When a community matches my own world view so closely, I just can't feel any cult, and I tend to assume there is none.


> That said, having read most of LessWrong, my impression was that what is said there is mostly obvious in retrospect. Like, "Of course, how could I not see that?". My guess is, I already believed most of the sequences before I even read them.

I had exactly the same reaction. Most of it seemed obvious in retrospect. Heck, few years ago (when I had a lot more of free time) I spent many weeks thinking about how could I code a smart virtual assistant/proto-AI. Then later, after reading the sequences I realized that I figured out many of described concepts myself, except I lacked the proper formalisms and maybe haven't thought some things thoroughly enough.


It's actually fairly typical for cults to rationalize and explain away their cultish behaviors. That's not to argue that the lesswrong group is a cult, just that it's not any kind of argument against it.


On insufferability:

My take is that during the first 12-15 chapters or so, LessWrong was using the context of the Potter-verse as a pretext to write about his vision on what constitutes "rationality", which may be called "Bayesianism", but I am not really sure. And YES, this part is insufferable. I found that dialogs between Harry and McGonagall were specially awful since those pushed me out of suspension of disbelief almost on a sentence by sentence basis.

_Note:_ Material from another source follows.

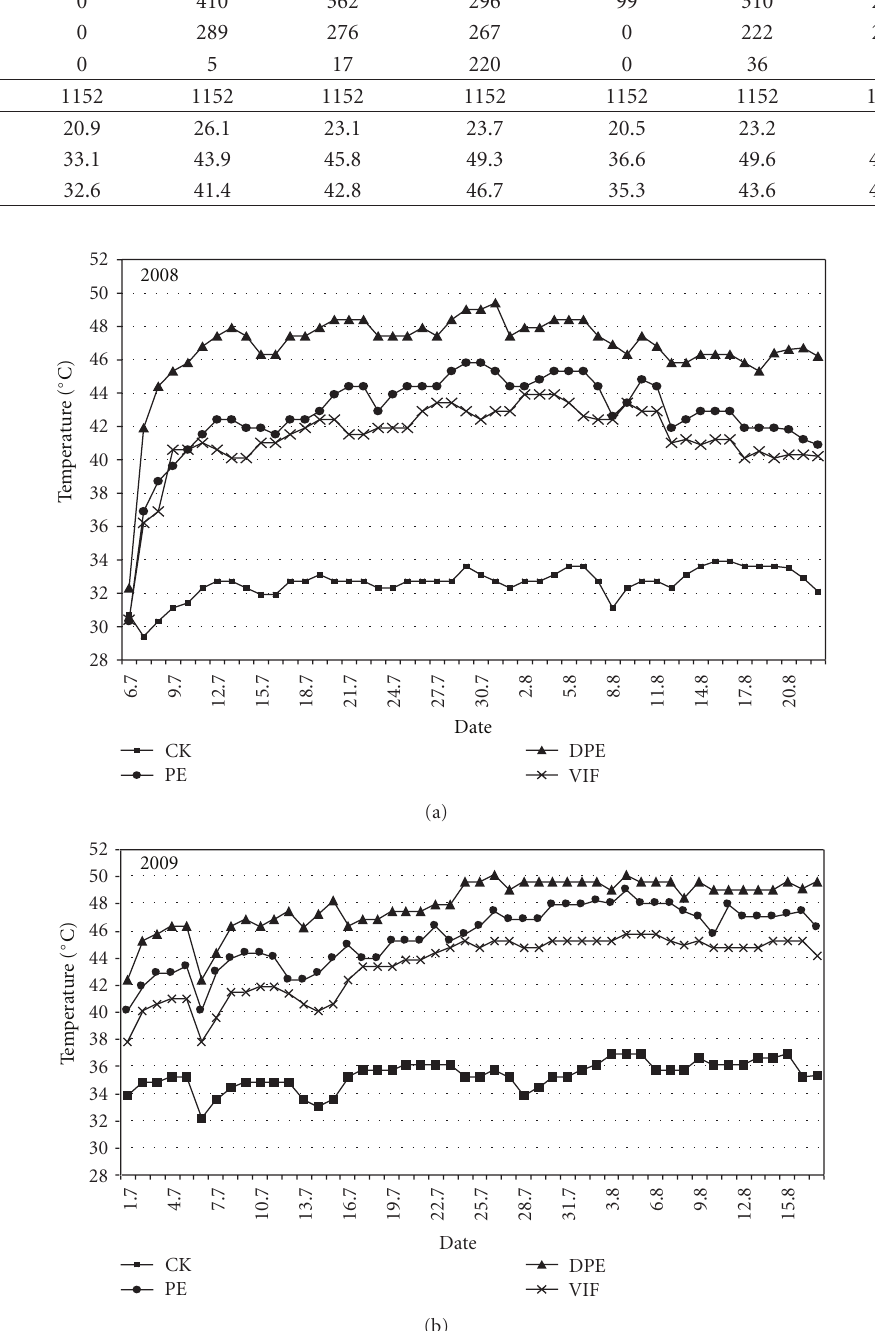
Figure 1: Maximum temperatures recorded under solarization treatments, regular polyethylene (PE), double regular polyethylene (DPE), virtually impermeable films (VIF), and nonsolarized soil (CK) from July 6-August 22, 2008 and July 1-August 17, 2009 in Al-Aroub Agricultural Research Station, South of the West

The history however gets better, at least in the sense that the author stops preaching through the main characters and begins to actually write a story. There are multiple ways this story may offend a portion of its readers, so it is not for every one, but strictly speaking the flow gets better after the first few chapters.

Without giving spoilers away, some of the things that tend to annoy people the most are:

* Whether the main character (Harry) is a mary sue or not.

* The promotion or demotion of certain support characters in comparison with the canon.

* The value system of the author, which keeps leaking through the whole story and may touch one sensible fiber or another from time to time.

Personally, these issues do not bother me a lot. However I am aware of the shortcomings and would set the story a PG-18+ rating. While it is one of my guilty pleasures, I would not stand any of my children dwell in this kind of "rationality porn" before they have had some exposure to the real world and have pondered over some of the ethical issues that are fiercely debated in our society.


Agreed. It's great insight into what LessWrong types consider "brilliance", though, so I don't regret reading it.


I've been calling them hyper-rationalists.

There's a line somewhere in the story where I think Harry is delighted to have found at Hogwarts a group of people who talk like people in novels instead of all the other people he knows from school. It's a line that resonated with me for sure but gets at some of what I don't like about this philosophy.


I on the other hand, get no insight from yours not liking hpmor. what exactly did you two found wanting, and why?

This is not a challenge. I really want to know.